To find out the associations between two outcomes across counties, we decide to use bubble chart to visualize relationships between three numeric variables, death rates, prevalence proportion, and the population size for each county.
demo_asso =
demo %>%
filter(!county_name %in% "Out of state") %>%
group_by(county_name, population) %>%
summarize(total_cases = sum(reported_cases),
total_deaths = sum(reported_deaths),
prevalence = total_cases/mean(population),
death_rates = total_deaths/total_cases) %>%
ggplot(aes(x = prevalence, y = death_rates)) +
geom_point(aes(color = county_name, size = population)) +
geom_smooth(method = lm, se = FALSE, color = "red", size = 0.4, aes(weight = population)) +
labs(
x = "Prevalence",
y = "Death Rate",
size = "Population",
col = "County",
title = "Associations Between Outcomes Across County"
) +
theme(legend.title = element_text(size = 5),
legend.key.size = unit(0.3, 'cm'),
legend.text = element_text(size = 4)) +
theme(axis.text.x = element_text(angle = 60, hjust = 1)) +
theme(
axis.title.x = element_text(size = 6),
axis.text.x = element_text(size = 5),
axis.title.y = element_text(size = 6),
axis.text.y = element_text(size = 5))
ggplotly(demo_asso, width = 800, height = 500)

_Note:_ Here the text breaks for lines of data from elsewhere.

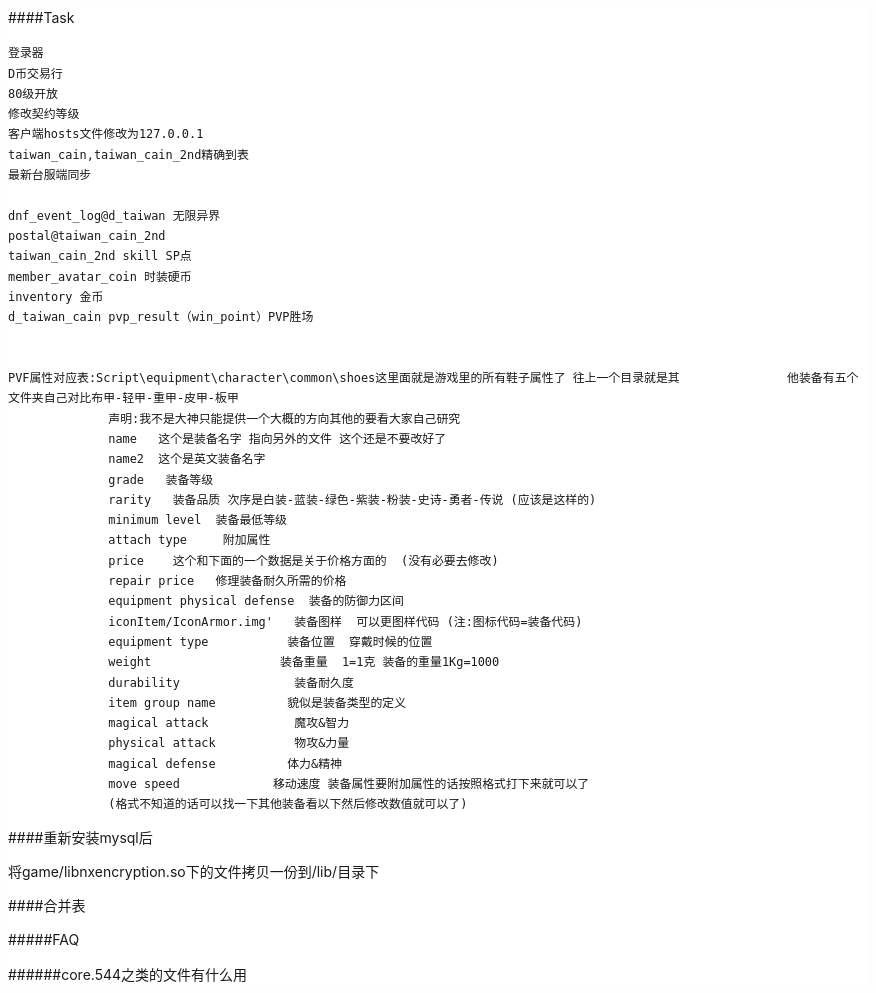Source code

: ####Task
```
登录器
D币交易行
80级开放
修改契约等级
客户端hosts文件修改为127.0.0.1
taiwan_cain,taiwan_cain_2nd精确到表
最新台服端同步

dnf_event_log@d_taiwan 无限异界
postal@taiwan_cain_2nd
taiwan_cain_2nd skill SP点
member_avatar_coin 时装硬币
inventory 金币
d_taiwan_cain pvp_result（win_point）PVP胜场


PVF属性对应表:Script\equipment\character\common\shoes这里面就是游戏里的所有鞋子属性了 往上一个目录就是其               他装备有五个文件夹自己对比布甲-轻甲-重甲-皮甲-板甲
              声明:我不是大神只能提供一个大概的方向其他的要看大家自己研究
              name   这个是装备名字 指向另外的文件 这个还是不要改好了
              name2  这个是英文装备名字
              grade   装备等级
              rarity   装备品质 次序是白装-蓝装-绿色-紫装-粉装-史诗-勇者-传说 (应该是这样的)
              minimum level  装备最低等级
              attach type     附加属性
              price    这个和下面的一个数据是关于价格方面的  (没有必要去修改)
              repair price   修理装备耐久所需的价格
              equipment physical defense  装备的防御力区间
              iconItem/IconArmor.img'   装备图样  可以更图样代码 (注:图标代码=装备代码)
              equipment type           装备位置  穿戴时候的位置
              weight                  装备重量  1=1克 装备的重量1Kg=1000
              durability                装备耐久度
              item group name          貌似是装备类型的定义
              magical attack            魔攻&智力
              physical attack           物攻&力量
              magical defense          体力&精神
              move speed             移动速度 装备属性要附加属性的话按照格式打下来就可以了
              (格式不知道的话可以找一下其他装备看以下然后修改数值就可以了)
```


####重新安装mysql后

将game/libnxencryption.so下的文件拷贝一份到/lib/目录下


####合并表


#####FAQ


######core.544之类的文件有什么用
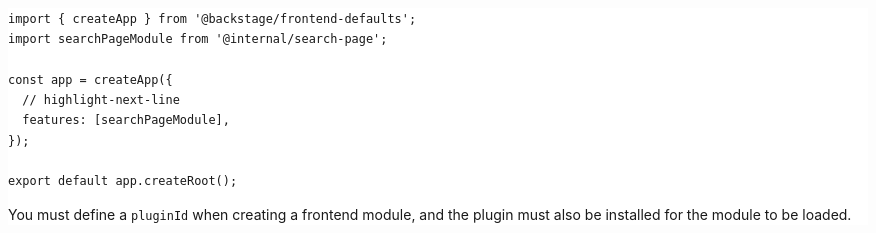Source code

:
 ```tsx title="packages/app/src/App.tsx"
import { createApp } from '@backstage/frontend-defaults';
import searchPageModule from '@internal/search-page';

const app = createApp({
  // highlight-next-line
  features: [searchPageModule],
});

export default app.createRoot();
```

You must define a `pluginId` when creating a frontend module, and the plugin must also be installed for the module to be loaded.
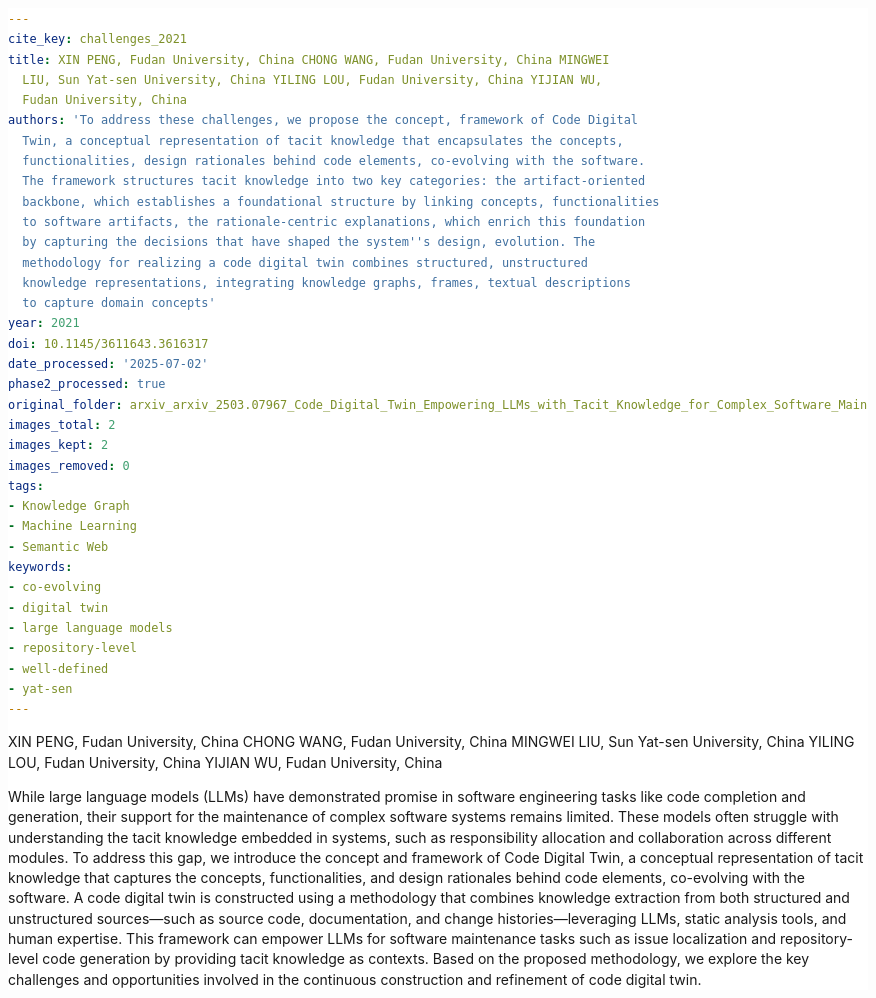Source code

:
 ```yaml
---
cite_key: challenges_2021
title: XIN PENG, Fudan University, China CHONG WANG, Fudan University, China MINGWEI
  LIU, Sun Yat-sen University, China YILING LOU, Fudan University, China YIJIAN WU,
  Fudan University, China
authors: 'To address these challenges, we propose the concept, framework of Code Digital
  Twin, a conceptual representation of tacit knowledge that encapsulates the concepts,
  functionalities, design rationales behind code elements, co-evolving with the software.
  The framework structures tacit knowledge into two key categories: the artifact-oriented
  backbone, which establishes a foundational structure by linking concepts, functionalities
  to software artifacts, the rationale-centric explanations, which enrich this foundation
  by capturing the decisions that have shaped the system''s design, evolution. The
  methodology for realizing a code digital twin combines structured, unstructured
  knowledge representations, integrating knowledge graphs, frames, textual descriptions
  to capture domain concepts'
year: 2021
doi: 10.1145/3611643.3616317
date_processed: '2025-07-02'
phase2_processed: true
original_folder: arxiv_arxiv_2503.07967_Code_Digital_Twin_Empowering_LLMs_with_Tacit_Knowledge_for_Complex_Software_Main
images_total: 2
images_kept: 2
images_removed: 0
tags:
- Knowledge Graph
- Machine Learning
- Semantic Web
keywords:
- co-evolving
- digital twin
- large language models
- repository-level
- well-defined
- yat-sen
---
```



XIN PENG, Fudan University, China CHONG WANG, Fudan University, China MINGWEI LIU, Sun Yat-sen University, China YILING LOU, Fudan University, China YIJIAN WU, Fudan University, China

While large language models (LLMs) have demonstrated promise in software engineering tasks like code completion and generation, their support for the maintenance of complex software systems remains limited. These models often struggle with understanding the tacit knowledge embedded in systems, such as responsibility allocation and collaboration across different modules. To address this gap, we introduce the concept and framework of Code Digital Twin, a conceptual representation of tacit knowledge that captures the concepts, functionalities, and design rationales behind code elements, co-evolving with the software. A code digital twin is constructed using a methodology that combines knowledge extraction from both structured and unstructured sources—such as source code, documentation, and change histories—leveraging LLMs, static analysis tools, and human expertise. This framework can empower LLMs for software maintenance tasks such as issue localization and repository-level code generation by providing tacit knowledge as contexts. Based on the proposed methodology, we explore the key challenges and opportunities involved in the continuous construction and refinement of code digital twin.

As we plotted, the values for each bubble are encoded by its horizontal position on the x-axis of prevalence, its vertical position on the y-axis of death rates, and the size of the bubble depends on the population size. The color of each bubble represent different counties in California to provide a visual sense.
On one hand, there is a positive best-fit trend line drawn on this plot which indicates a positive relationship between prevalence and death rates across counties, although this relationship is considerably weak. On the other hand, as the values on the horizontal and vertical scale decreases, we can only observe small bubbles on the bottom-left corners. And as the values on the horizontal or vertical scale increases, relatively large bubbles start to appear. To add on, the largest bubble of Los Angeles located on the top-right corner on this graph, indicating its relatively high prevalence and high death rate. These two perspective of findings may coincide with each other, suggesting a positive but weak relationship between outcomes across county.
Combining our findings in part 3 and 4, we can primarily conclude
that across counties in California, prevalence and
death rate are very weakly correlated.